Ah, be still my beating heart! If ever someone was to capture the gentle-giant ethos through music, this is it. The third album by husky baritone troubadour Grant Campbell offers a delicacy which manages to penetrate the most heavy hearted amongst us, and leave a mass of quivering wrecks in its wake.
When the opening track ‘Expecting Great Things’ picks you up and forces a sigh of comfort out of your welcoming lungs, you are carried along, completely enthralled with the gently plucked guitar strings, and never want to step off. There’s a warm familiarity with Campbell’s voice, which has rightly been compared to Bruce Springsteen at his most thoughtful, and a smile is raised as he recites, with every ounce of emotion, the painful lines of “I may have failed, but I have tried.”
The Glaswegian sticks to his formula throughout the record (plucking guitars, deep in thought vocals, hurt filled songs) and it produces superb results, allowing the songs to stand centre stage, raw and stripped bare, save the added twinkle or pluck of a glockenspiel. The production could warrant a Rick Rubin tag after his work with Johnny Cash and Neil Diamond, but once again this is one of Campbell’s self-produced wonders.
‘Holding Ground’ allows his voice to fully take over the song, and can only been seen performed in the corner of a folk-cum-blues bar in the darkest corner of the city as the gentle light casts a aggressive shadow against a martyr and a guitar, warming the room.

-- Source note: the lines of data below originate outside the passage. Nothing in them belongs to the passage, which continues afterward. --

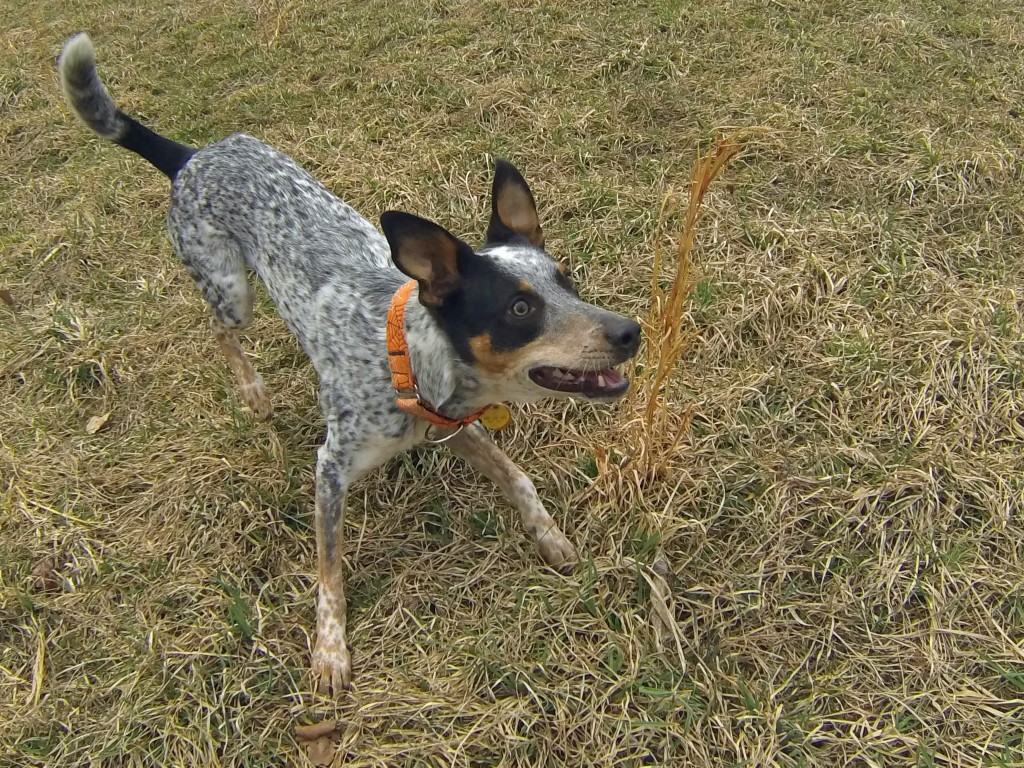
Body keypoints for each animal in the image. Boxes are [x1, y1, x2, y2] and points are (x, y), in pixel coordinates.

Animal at [58, 33, 638, 696]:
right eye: (520, 308)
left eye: (567, 282)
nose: (631, 331)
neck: (408, 356)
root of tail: (191, 154)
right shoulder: (331, 470)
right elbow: (328, 571)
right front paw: (330, 649)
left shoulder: (452, 428)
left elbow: (519, 479)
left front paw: (550, 538)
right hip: (231, 292)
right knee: (217, 331)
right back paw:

You can pick any song from this album, whether it be the slowly self-defeating morose of ‘Open For Change’, or the almost, dare I say it, upbeat (in tune at least as it depicts the end of a relationship) ‘Shooting Halos’, and you will feel completely moved, and get everything that you want music to give you.
Grant Campbell is an underground treasure, and it is vital that you grab this record and become almost at one with yourself again.